Accurate photoionization rates are vital for the study and understanding of ionospheres and may account for the discrepancy in electron densities and mismatched altitude profiles of current E-region models. The underestimation of electron density profiles could be mitigated by high-resolution cross sections that preserve autoionization lines which allow solar photons to leak through to lower altitudes. We present new ionization rates calculated with high-resolution (0.001 nm) O and N2 photoionization and electron impact cross sections, and a high-resolution solar spectrum as inputs to CPI’s Atmospheric Ultraviolet Radiance Integrated Code [AURIC, Strickland et al., 1999]. The new electron impact cross sections show little structure and have minimal effect on calculations of ionization rates. Results from AURIC with updated O and N2 cross sections indicate increased production rates up to ~40% in the E-region, specifically between 100–115 km. Likewise, production rates determined using the ionospheric photoionization rate code from Meier et al. [2007] also illustrate an increase in the O and N2 production rates (typically of more than 10%) when using the newly calculated cross sections. Additionally, we find that O and N2 dominate the volume production rates above 130 km while O2 is expected to be the main contributor from 95–130 km. AURIC model results that use the default data and model results with the new O and N2 cross sections both track very well with electron density profiles determined from Arecibo ISR observations. AURIC model results using the new cross section calculations are in better agreement with Arecibo observations at higher altitudes. Our current findings indicate that O2 plays a dominant role in photoionization production rates in the E-region. Therefore it is crucial to update ab initio ionospheric models with high-resolution photoionization cross sections.
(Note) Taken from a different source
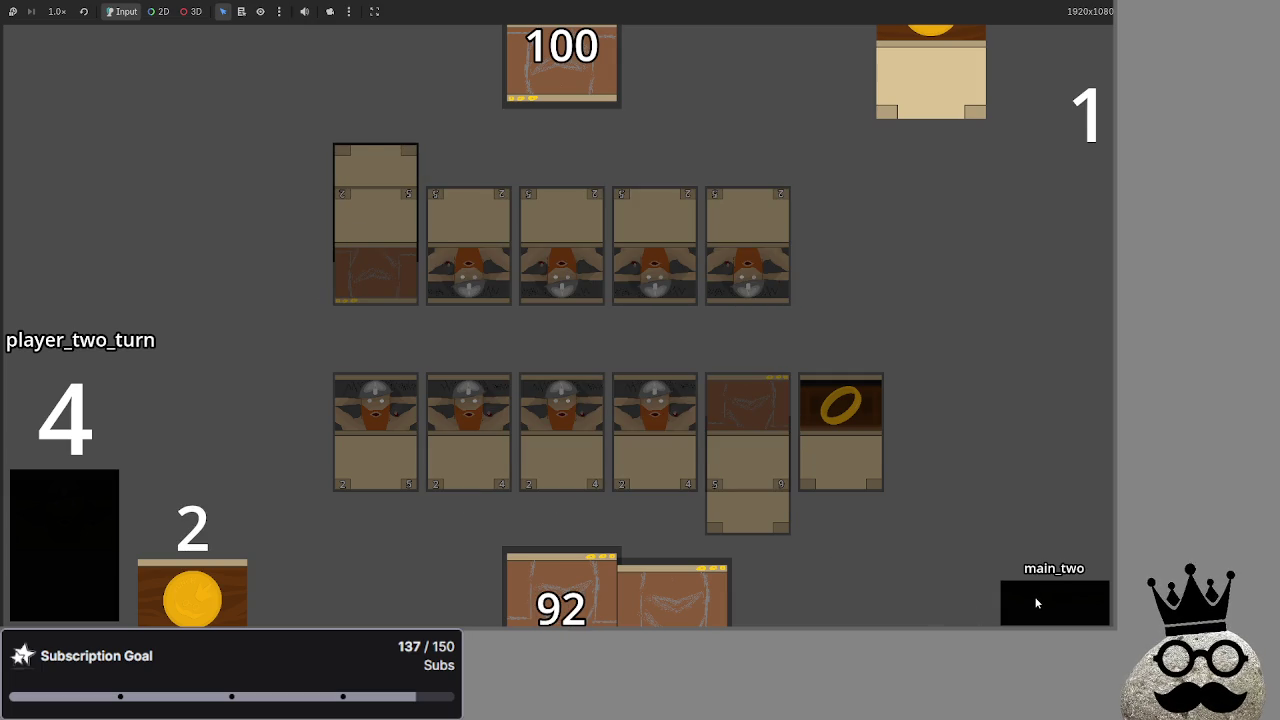
# Cycle player one's turn through refresh, draw, block and damage to its end
pyautogui.click(1036, 603)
Accurate photoionization rates are vital for the study and understanding of planetary ionospheres. Previous model calculations of terrestrial photoionization rates lack sufficient spectral resolution to account for highly structured photoionization cross sections as well as the solar spectral irradiance. We present new photoionization rate calculations from CPI’s Atmospheric Ultraviolet Radiance Integrated Code [AURIC; Strickland et al., 1999] using high-resolution (0.01 Å) solar spectra and high-resolution (0.01 Å) atomic oxygen (O) and molecular nitrogen (N2) photoionization cross sections. Theoretical photoionization cross sections of O are determined utilizing the R-matrix plus pseudo-states (RMPS) approximation whereas N2 cross sections are determined using the R-matrix approximation. We include 34 high-resolution partial O state photoionization cross sections and 3 high-resolution partial N2 state photoionization cross sections with supplemental Conway [1988] tabulations for molecular oxygen and the remaining N2 states. We find that photoionization rates computed at 0.01 Å resolution differ substantially from rates computed using low-resolution cross sections, especially in the lower thermosphere below 200 km. Specifically, we find that ionization production rate ratios exhibit variations in altitude of more than ±40% between the high- and low-resolution cases. Past low-resolution calculations at various low spectral resolutions do not sufficiently account for or preserve the highly structured auto-ionization lines in the photoionization cross sections [Meier et al., 2007]. These features, in combination with high-resolution solar spectra, allow photons to penetrate deeper into the Earth’s atmosphere producing larger total ionization rates. These higher ionization rates may finally resolve data-model discrepancies in altitude profiles of electron densities due to the use of low-resolution photoionization cross sections in current E-region models.